[GOAL] Using the spoliation passage below, decide whether each statement agrees with it. Mark each one yes or no and quote the words that settle it. 1. Before using a leveling mechanism, the court must decide whether the spoliator had a duty to preserve the evidence. 2. District courts have only narrow discretion to sanction spoliators. 3. One factor district courts must consider is whether the defendant acted in good or bad faith.

[PAGE EXCERPT]
Prior to the court exercising any leveling mechanism due to spoliation of evidence, the court must decide: 1) whether the evidence existed at one time, 2) whether the spoliator had a duty to preserve the evidence, and 3) whether the evidence was critical to an opposing party being able to prove its prima facie case or a defense. Golden Yachts, Inc. v. Hall, 920 So. 2d 777, 781 (Fla. 4th DCA 2006); see Flury, 427 F.3d at 944.
District courts have broad discretion to impose sanctions against spoliators.
In exercising that discretion, district courts must also consider: (1) whether the plaintiff was prejudiced as a result of the destruction of evidence; (2) whether the prejudice could be cured; (3) the practical importance of the evidence; (4) whether the defendant acted in good or bad faith; and (5) the potential for abuse if expert testimony about the evidence was not excluded. Flury, 427 F.3d at 945.

[GIVEN INFORMATION]
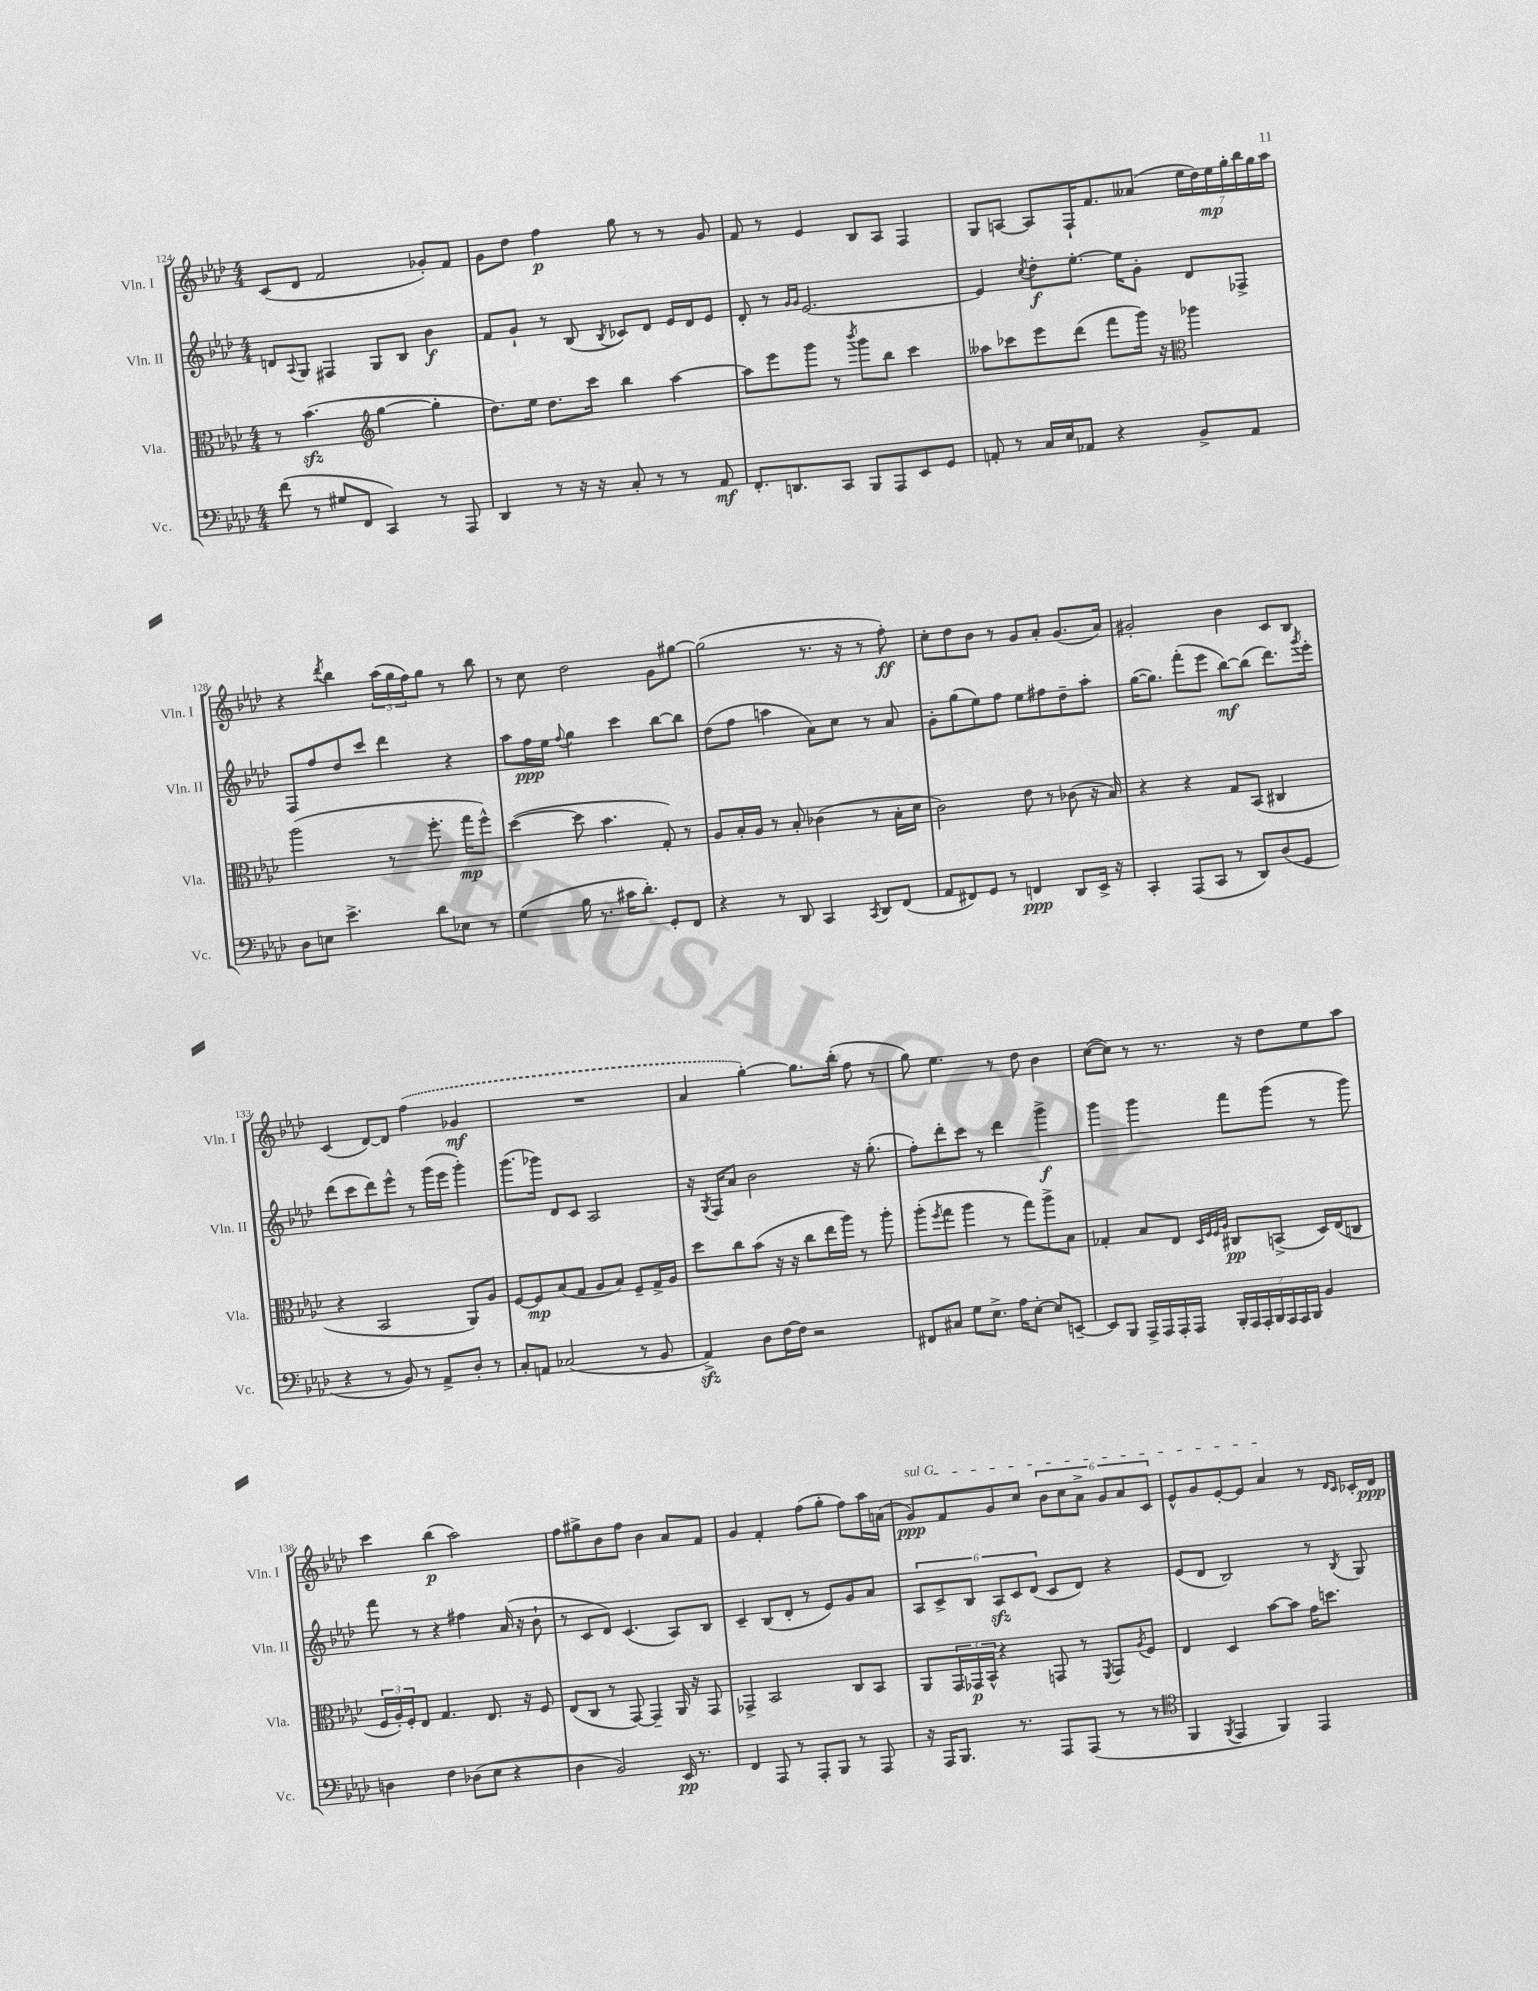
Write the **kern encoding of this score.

[PROBLEM SOLUTION]
1. Yes: "whether the spoliator had a duty to preserve the evidence"
2. No: "District courts have broad discretion to impose sanctions against spoliators."
3. Yes: "whether the defendant acted in good or bad faith"